Text for analysis:
I had 2 health related issues before this.

In 2018 I got sciatica again. I was bedridden for 3 months and in agony for most of that time . I couldn’t stand upright for 2 and a half months. It was a work related thing so I got a job delivering groceries for a supermarket. After being there for a few months I was diagnosed with a rare (to the UK) cancer. The treatment for Nasopharangeal cancer involved both radiotherapy and chemotherapy. I’m thankfully all clear now.

However, J’s attitude towards me changed after the health issues. I put it down to the menopause and just thought that it would be rocky for a while and things would improve.

What I did not know at the time was that she is a narcissist.

She didn’t like me having any attention and started to make life really difficult for me. Constant criticism, little digs, every idea or suggestion was rubbish, it was soul destroying.

After 18 months of living and working at the marina i was asked to do the company a favour.

Would i go to a sister marina for a couple of months to help out as there were 2 people on extended absence from work. 1 had a shoulder injury and the other was in dispute with the company and refused to work citing mental health issues .

I agreed and now I had a 23 mile commute to and from work which added an hour to my work day. I had to pay extra for my car insurance as I was now using my vehicle for the journey to and from site.

I asked about the additional expenses incurred to me and was just fobbed off with ‘yeah, we’ll sort it out’ but nothing happened. After 3 months I was summoned to the office and was told that I would be permanently based at other marinas and I would not ever work at the site where I live. My role had been replaced by a lass that just started with the company. This news devastated me and I spun into a depression. During this time I raised official grievances about out of pocket travel expenses, fuel, insurance, and other matters.

All were dismissed.

After being off work for 3 months I was told that if I didn’t return to work then they would initiate dismissal proceedings against me on the grounds of my mental health.

They even agreed that I could now claim travel expenses.

Using the information:
1. Retype the part of the account of illness and work at the marina that opens with the words containing "However, J’s attitude" and closes with "company a favour.".
2. Please write what comes next in the account of illness and work at the marina, starting after its final sentence.

[Stored items]
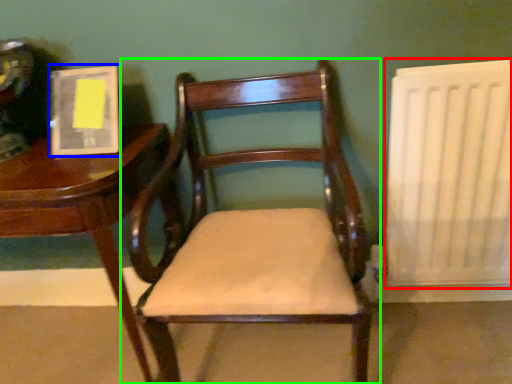
Question: Which object is positioned farthest from radiator (highlighted by a red box)? Select from book (highlighted by a blue box) and chair (highlighted by a green box).

Choices:
 (A) book
 (B) chair

Answer: (A)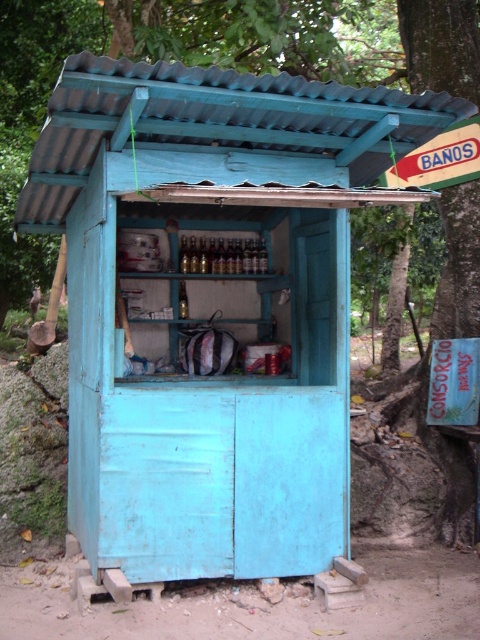
Question: Does translucent glass bottles at center appear on the left side of translucent glass bottle at center?

Choices:
 (A) no
 (B) yes

Answer: (A)

Question: Where is translucent glass bottles at center located in relation to matte plastic bottle at center in the image?

Choices:
 (A) left
 (B) right

Answer: (B)

Question: Which point is farther to the camera?

Choices:
 (A) (216, 243)
 (B) (189, 268)

Answer: (A)

Question: Which point is closer to the camera?

Choices:
 (A) (179, 294)
 (B) (199, 269)
 (C) (181, 268)

Answer: (B)

Question: Is translucent glass bottles at center above translucent glass bottle at center?

Choices:
 (A) yes
 (B) no

Answer: (B)

Question: Which of the following is the closest to the observer?

Choices:
 (A) translucent glass bottles at center
 (B) matte plastic bottle at center
 (C) translucent glass bottle at center

Answer: (C)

Responses to the tasks:
1.
However, J’s attitude towards me changed after the health issues. I put it down to the menopause and just thought that it would be rocky for a while and things would improve.

What I did not know at the time was that she is a narcissist.

She didn’t like me having any attention and started to make life really difficult for me. Constant criticism, little digs, every idea or suggestion was rubbish, it was soul destroying.

After 18 months of living and working at the marina i was asked to do the company a favour.

2.
My other grievances had not been addressed ( reimbursement of £100 for the increased insurance premium, profiteering from me, etc) so I appealed their decision and was dismissed a second time.

I then decided to whistle-blow about the malpractice occurring at my original site, I worked there for 18 months and know for a fact that what I raised was actually true and what really went on there (or not!).

I was sacked shortly after the whistleblowing citing that what I had raised was tantamount to bullying and given 2 hours to hand in my keys, my uniform and take my boat out of the marina and a ban from every single marina that they ran.

During the previous year J and I rescued her daughter and grandson from another failed marriage and found a boat for them to live on with us at the marina. They relied on us totally for everything, school run, shopping…. everything. She didn’t drive so we were vital.

Begrudgingly I was made to transfer the ownership of my boat to  J to keep the boat there so that J didn’t have to leave her part time cleaning job with the company and continue to support her daughter and grandson.

I went to stay at my sister’s place for a while until her partner issued her an ultimatum, either he goes or I do, so I left and went to live in my car.

Throughout all of this ,  J was busy poisoning everyone about my behaviour, making me out as unreasonable and temperamental.

After about 4 months I get a call from the manager of the marina that I was sent to. She had left that company in disgust and offered me a part time job at the marina where she now works. She then told me that she overheard a conversation between J and her boss.

“Don’t worry J, we have a plan, we know what we’re going to do with him”.

Shortly after she heard that was when I was asked to go to the other marina.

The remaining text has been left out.